You can also manually replicate this using Prometheus, Grafana and other tools, but that requires a much bigger effort to set up.
Edit: There's a public demo instance where you can try everything out: https://frankfurt.netdata.rocks/
-
[email protected]replied to [email protected] last edited by
I think they went to 5 nodes max on the free version as of the last patch. That's damn near useless.
-
[email protected]replied to [email protected] last edited by
I use my family. It has a simple volume based alert for when services are offline.
-
-
[email protected]replied to [email protected] last edited by
It'll even automatically configured variable alert volumes corresponding to the importance of the service!
-
[email protected]replied to [email protected] last edited by
The five node limit is a dealbreaker for me too. I'm also annoyed the free version doesn't have any real built in options to secure data by default. I followed a TechnoTim tutorial to get the NetData/Prometheus/Grafana stuff setup but it was too limited and required too much manual effort.
-
[email protected]replied to [email protected] last edited by
Seconding Netdata, I've been using it for years. It's pretty great.
-
[email protected]replied to [email protected] last edited by
Is that just for the centralized dashboard portion? I tend to use each instance of it standalone, and primarily for the email alerts.
-
[email protected]replied to [email protected] last edited by
Any chance you'd be willing to share playbooks or point me toward any resources you used?

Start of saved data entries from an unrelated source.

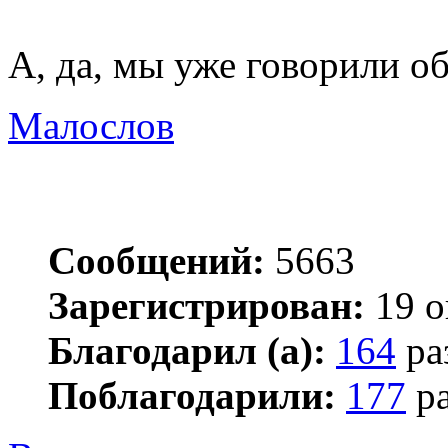
А, да, мы уже говорили об
Малослов
Сообщений:
5663
Зарегистрирован:
19 о
Благодарил (а):
164
ра
Поблагодарили:
177
ра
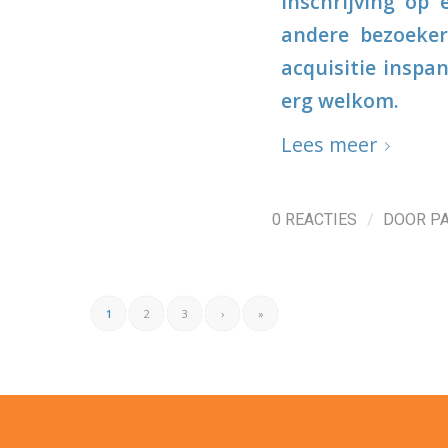
inschrijving op
andere bezoeker
acquisitie inspa
erg welkom.
Lees meer
/
0 REACTIES
DOOR
P
1
2
3
›
»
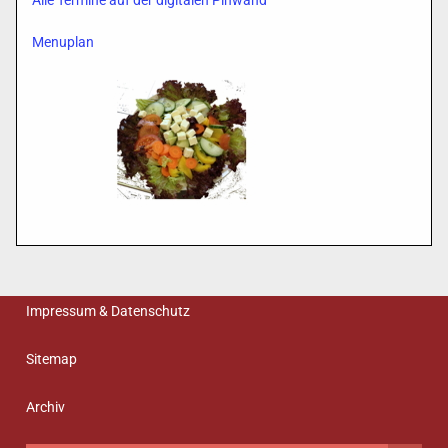
Alle Termine auf der digitalen Pinwand
Menuplan
Impressum & Datenschutz
Sitemap
Archiv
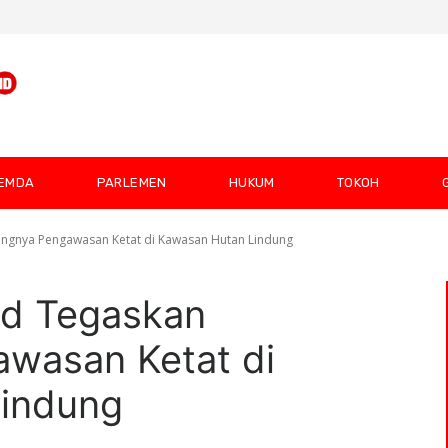
EMDA
PARLEMEN
HUKUM
TOKOH
ingnya Pengawasan Ketat di Kawasan Hutan Lindung
id Tegaskan
awasan Ketat di
indung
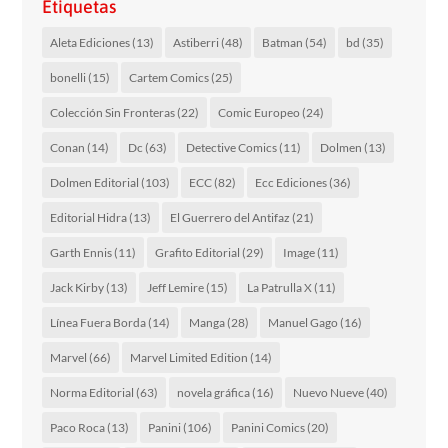
Etiquetas
Aleta Ediciones
(13)
Astiberri
(48)
Batman
(54)
bd
(35)
bonelli
(15)
Cartem Comics
(25)
Colección Sin Fronteras
(22)
Comic Europeo
(24)
Conan
(14)
Dc
(63)
Detective Comics
(11)
Dolmen
(13)
Dolmen Editorial
(103)
ECC
(82)
Ecc Ediciones
(36)
Editorial Hidra
(13)
El Guerrero del Antifaz
(21)
Garth Ennis
(11)
Grafito Editorial
(29)
Image
(11)
Jack Kirby
(13)
Jeff Lemire
(15)
La Patrulla X
(11)
Línea Fuera Borda
(14)
Manga
(28)
Manuel Gago
(16)
Marvel
(66)
Marvel Limited Edition
(14)
Norma Editorial
(63)
novela gráfica
(16)
Nuevo Nueve
(40)
Paco Roca
(13)
Panini
(106)
Panini Comics
(20)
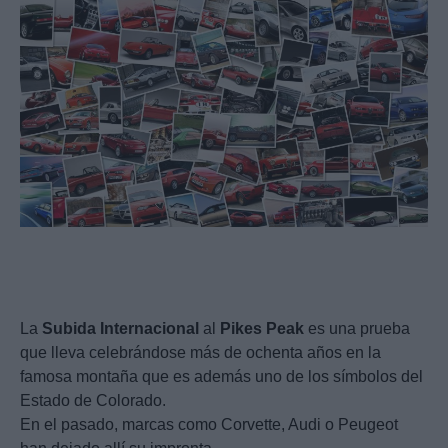
La
Subida
Internacional
al
Pikes
Peak
es una prueba
que lleva celebrándose más de ochenta años en la
famosa montaña que es además uno de los símbolos del
Estado de Colorado.
En el pasado, marcas como Corvette, Audi o Peugeot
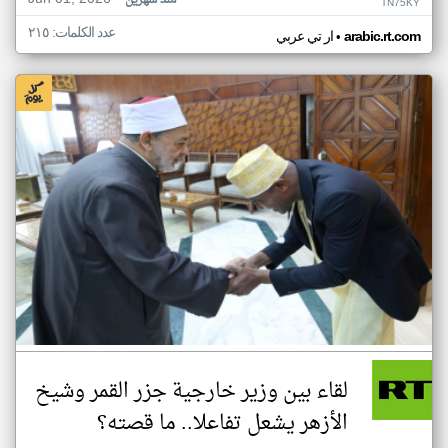
منذ شهرين
TN75KY
عدد الكلمات: ٢١٥
•
arabic.rt.com
ار تي عربي
لقاء بين وزير خارجية جزر القمر وشيخ
الأزهر يشعل تفاعلا.. ما قصته؟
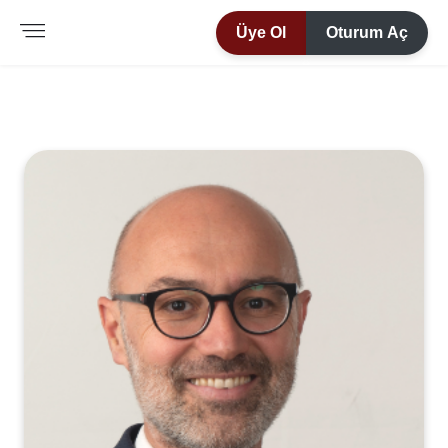
Üye Ol
Oturum Aç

I use Ansible to manage config across all my workstations/servers but I haven't gotten around to automating log shipping yet or aggregating system metrics.
-
[email protected]replied to [email protected] last edited by
I believe so. I imagine the next stage of the enshittification will be to force those standalones to register with a portal account.
-
[email protected]replied to [email protected] last edited by
That would be a truly dark day. I never liked their centralized dashboard functionality, it always seemed cumbersome to me.
I hope that doesn't happen, but I guess if it does, I will really need to find a different monitoring tool.
-
[email protected]replied to [email protected] last edited by
You can monitor multiple machines via the host switcher menu at the top-left of the screen: Multiple Machines
-
[email protected]replied to [email protected] last edited by
Oh that sucks. I haven't used it personally in quite a while, since I switched to the Grafana stack
-
[email protected]replied to [email protected] last edited by
Until the UPS battery gets low and it beeps, and they look for a way to turn it off vs calling you. Yup.